A while ago, I came across a mention of the Python math.fsum function, which sums a set of floating-point values exactly, then rounds to the closest floating point value. This seemed useful. In particular, I thought that if it’s fast enough it could be used instead of R’s rather primitive two-pass approach to trying to compute the sample mean more accurately (but still not exactly). My initial thought was to just implement the algorithm Python uses in pqR. But I soon discovered that there were newer (and faster) algorithms. And then I thought that I might be able to do even better…
The result is a new paper of mine on Fast exact summation using small and large superaccumulators (also available from arxiv.org).
A superaccumulator is a giant fixed-point number that can exactly represent any floating-point value (and then some, to allow for bigger numbers arising from doing sums). This concept has been used before to implement exact summation methods. But if done in software in the most obvious way, it would be pretty slow. In my paper, I introduce two new variations on this method. The “small” superaccumulator method uses a superaccumulator composed of 64-bit “chunks” that overlap by 32 bits, allowing carry propagation to be done infrequently. The “large” superaccumulator method has a separate chunk for every possible combination of the sign bit and exponent bits in a floating-point number (4096 chunks in all). It has higher overhead for initialization than the small superaccumulator method, but takes less time per term added, so it turns out to be faster when summing more than about 1000 terms.
Here is a graph of performance on a Dell Precision T7500 workstation, with a 64-bit Intel Xeon X5680 processor:
The horizontal axis is the number of terms summed, the vertical axis the time per term in nanoseconds, both on logarithmic scales. The time is obtained by repeating the same summation many times, so the terms summed will be in cache memory if it is large enough (vertical lines give sizes of the three cache levels).
The red lines are for the new small (solid) and large (dashed) superaccumulator methods. The blue lines are for the iFastSum (solid) and OnlineExact (dashed) methods of Zhu and Hayes (2010), which appear to be the fastest previous exact summation methods. The black lines are for the obvious (inexact) simple summation method (solid) and a simple out-of-order summation method, that adds terms with even and odd indexes separately, then adds together these two partial sums. Out-of-order summation provides more potential for instruction-level parallelism, but may not produce the same result as simple ordered summation, illustrating the reproducibility problems with trying to speed up non-exact summation.

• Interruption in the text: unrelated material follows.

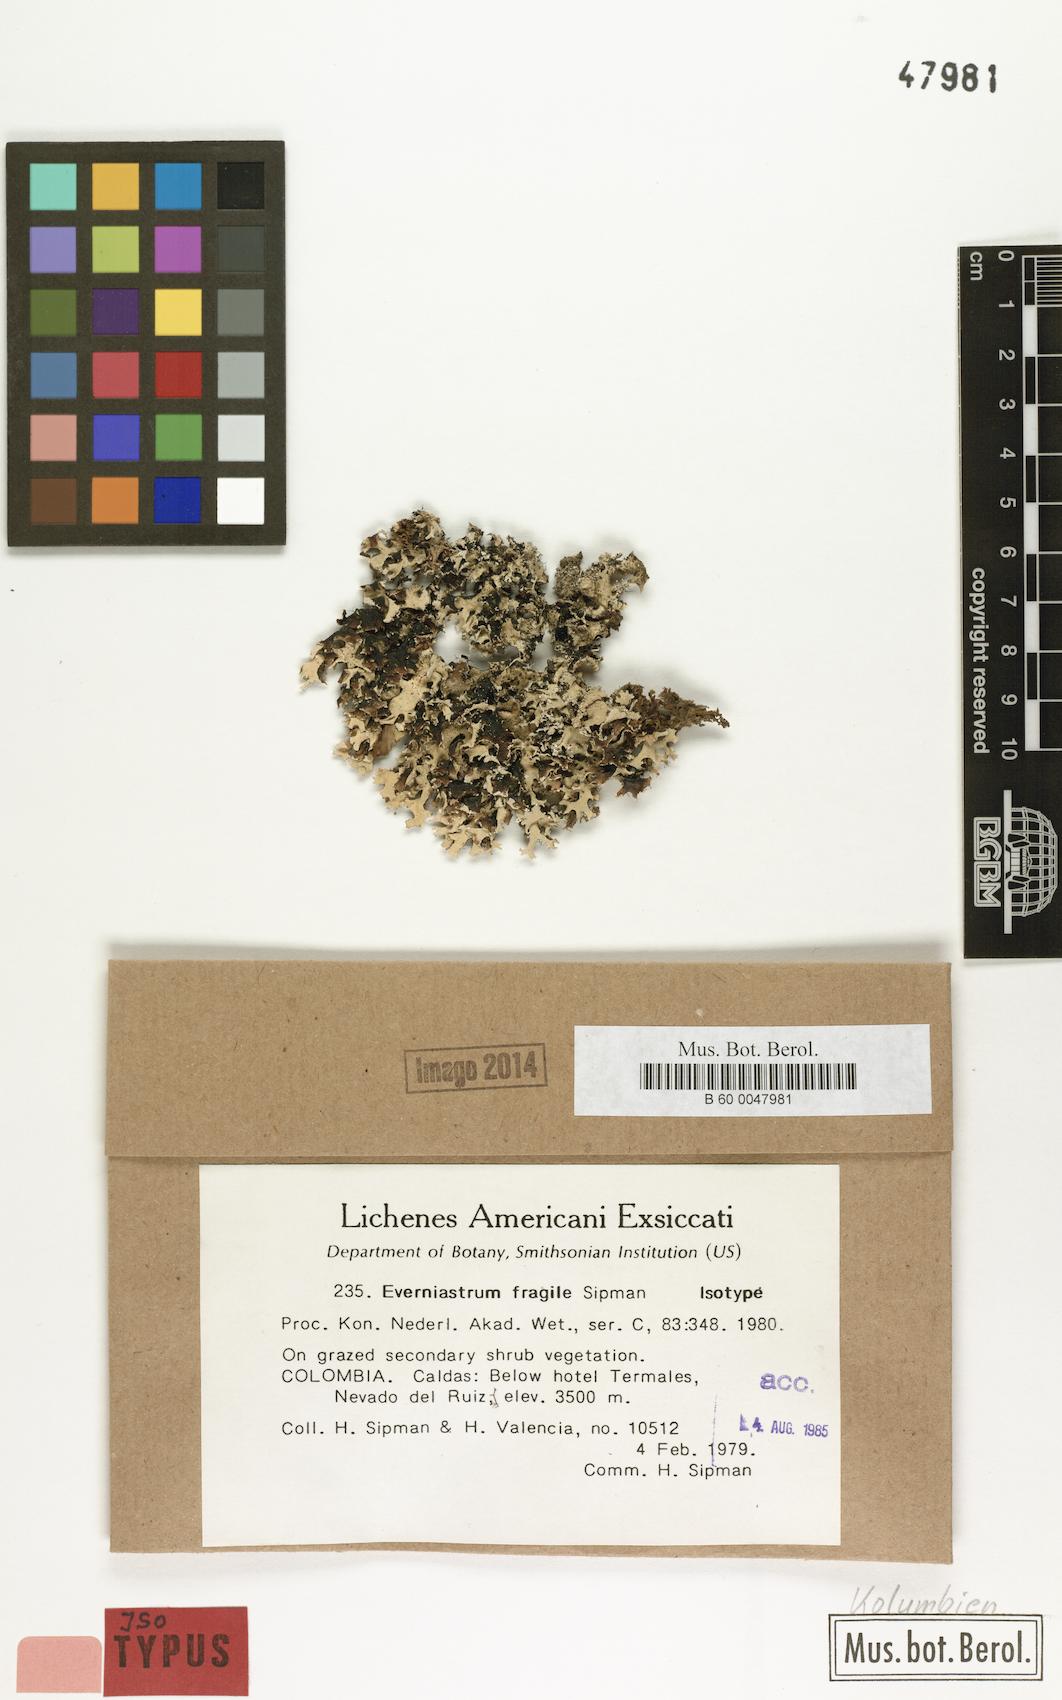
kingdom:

One can see that my new superaccumulator methods are about twice as fast as the best previous methods, except for sums of less than 100 terms. For large sums (10000 or more terms), the large superaccumulator method is about 1.5 times slower than the obvious simple summation method, and about three times slower than out-of-order summation.
These results are all for serial implementations. One advantage of exact summation is that it can easily be parallelized without affecting the result, since the exact sum is the same for any summation order. I haven’t tried a parallel implementation yet, but it should be straightforward. For large summations, it should be possible to perform exact summation at the maximum rate possible given limited memory bandwidth, using only a few processor cores.

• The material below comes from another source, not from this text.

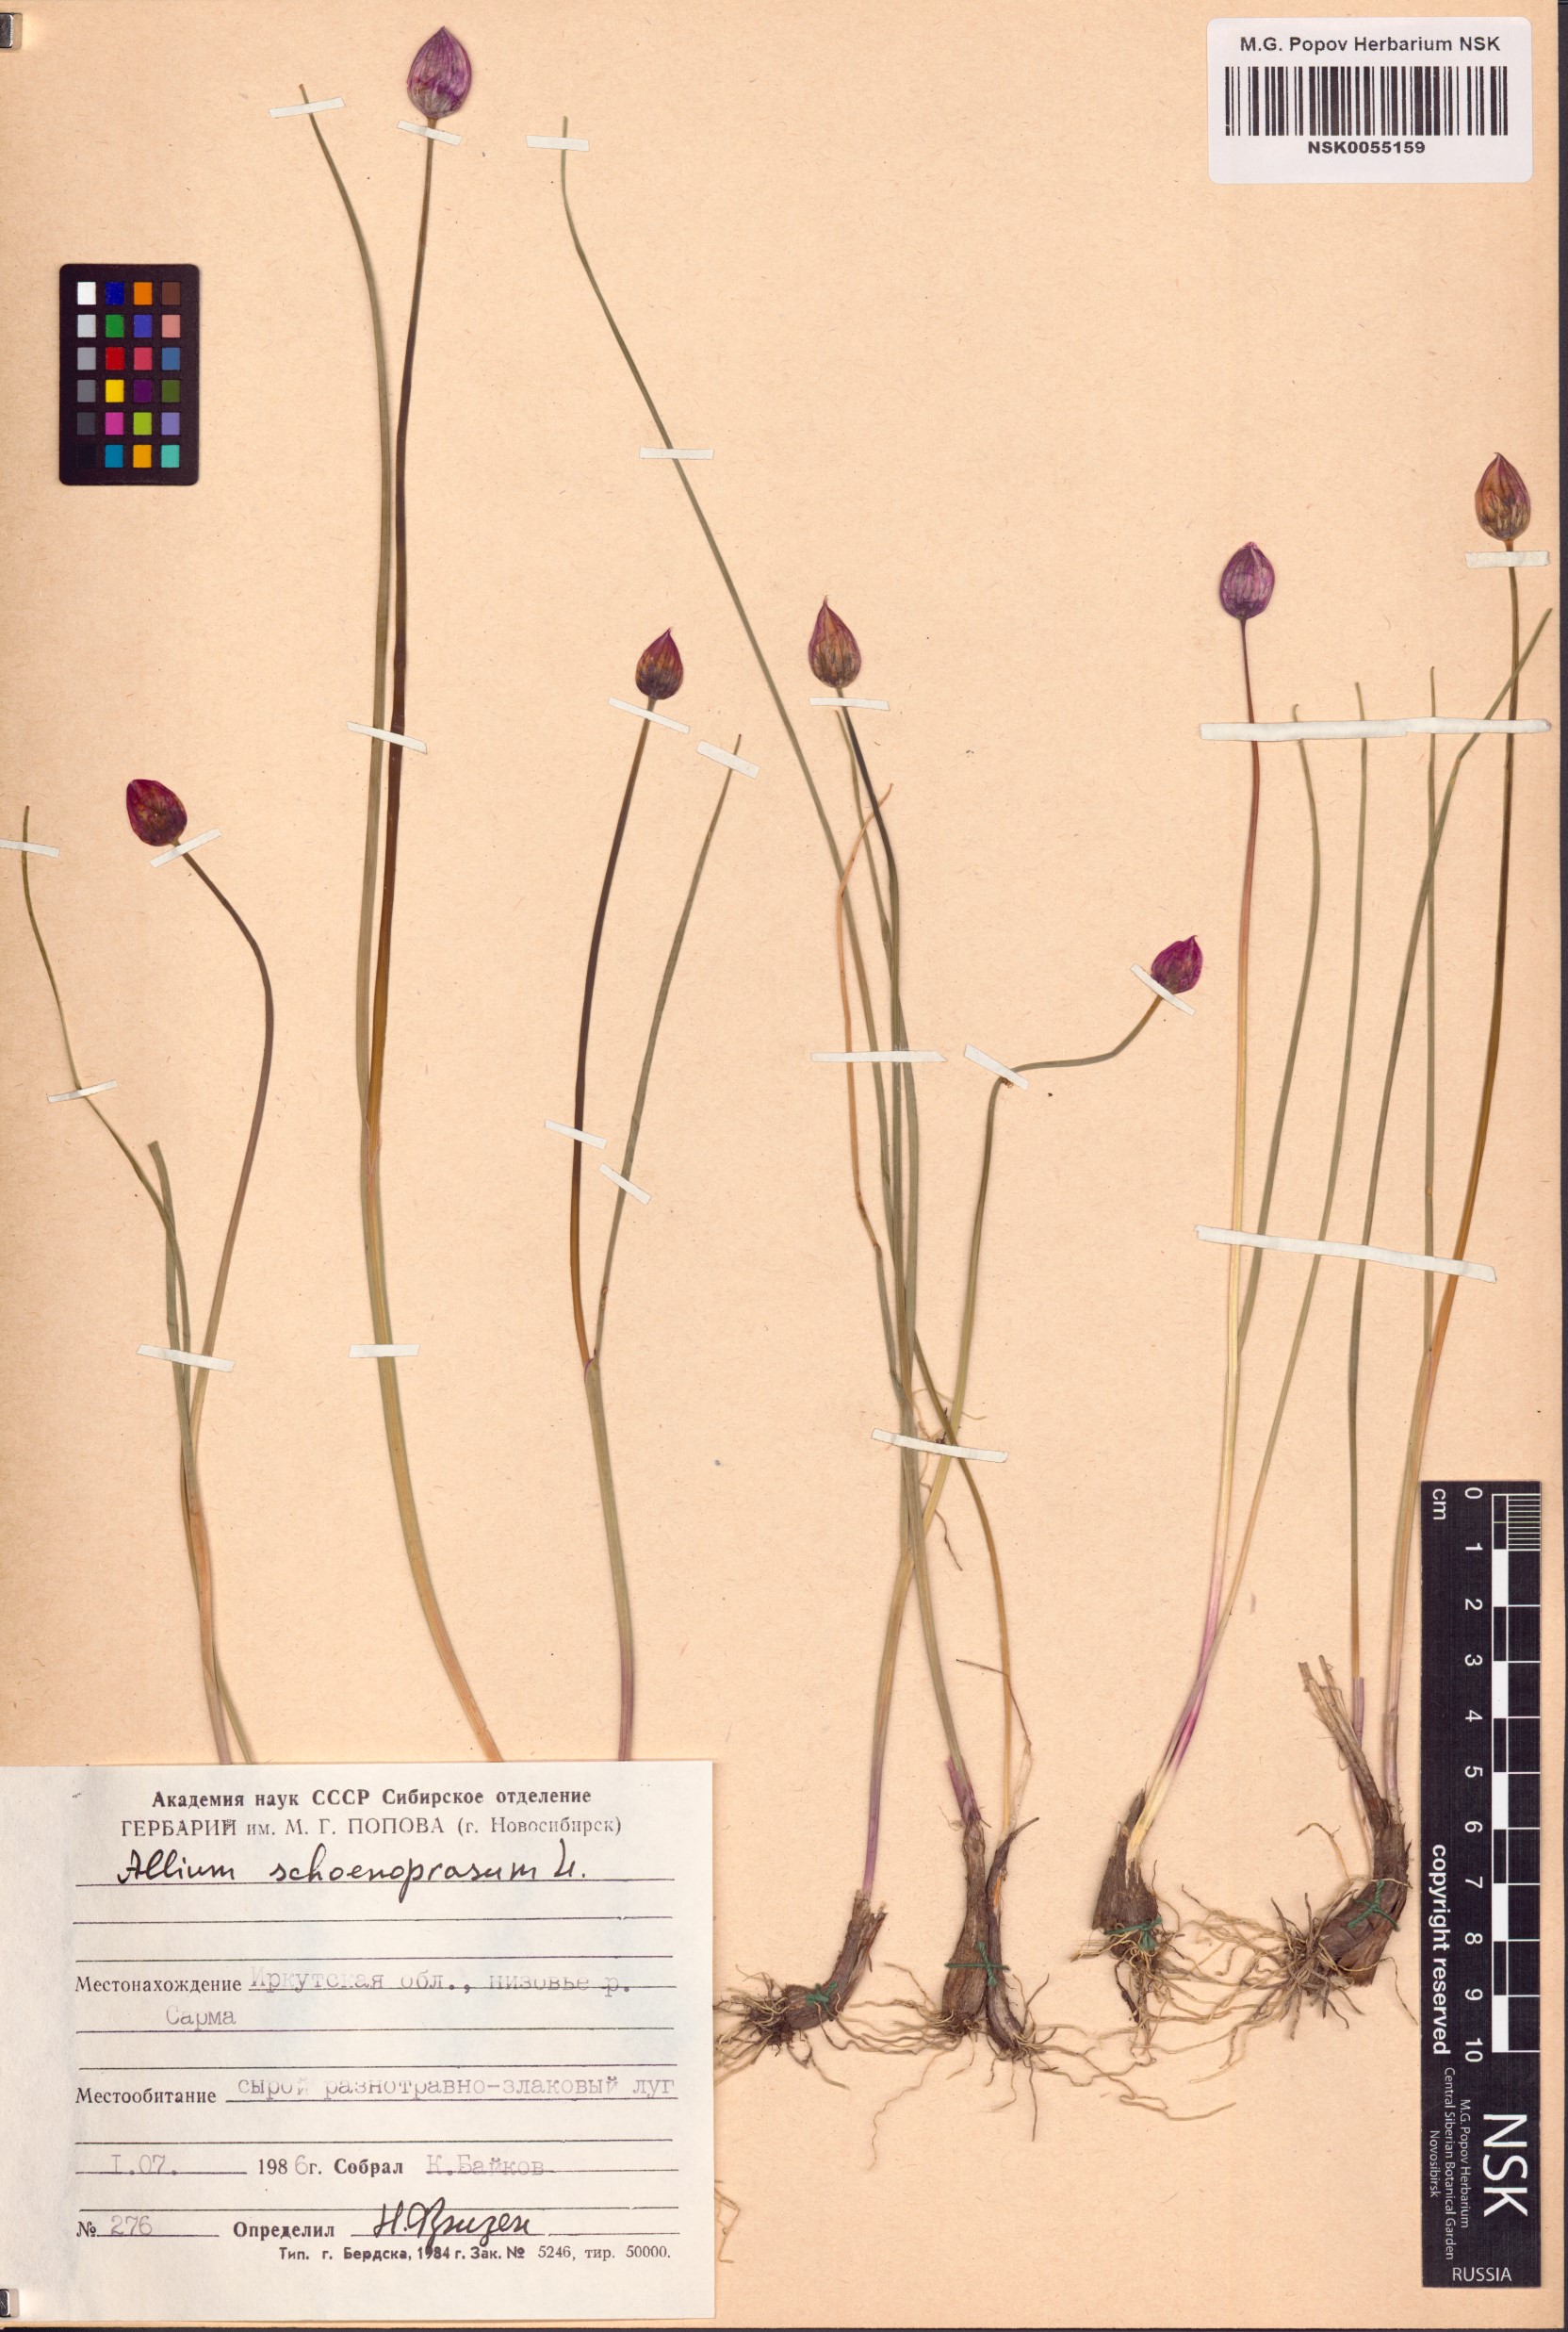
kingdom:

For small sums (eg, 10 terms), the exact methods are about ten times slower than simple summation. I think it should be possible to reduce this inefficiency, using a method specialized to such small sums.
However, even without such an improvement, the new superaccumulator methods should be good enough for replacing R’s “mean” function with one that computes the exact sample mean, since for small vectors the overhead of calling “mean” will be greater than the overhead of exactly summing the vector. Summing all the data points exactly, then rounding to 64-bit floating point, and then dividing by the number of data points wouldn’t actually produce the exactly-rounded mean (due to the effect of two rounding operations). However, it should be straightforward to combine the final division with the rounding, to produce the exactly-correct rounding of the sample mean. This should also be faster than the current inexact two-pass method.
Modifying “sum” to have an “exact=TRUE” option also seems like a good idea. I plan to implement these modifications to both “sum” and “mean” in a future version of pqR, though perhaps not the next version, which may be devoted to other improvements.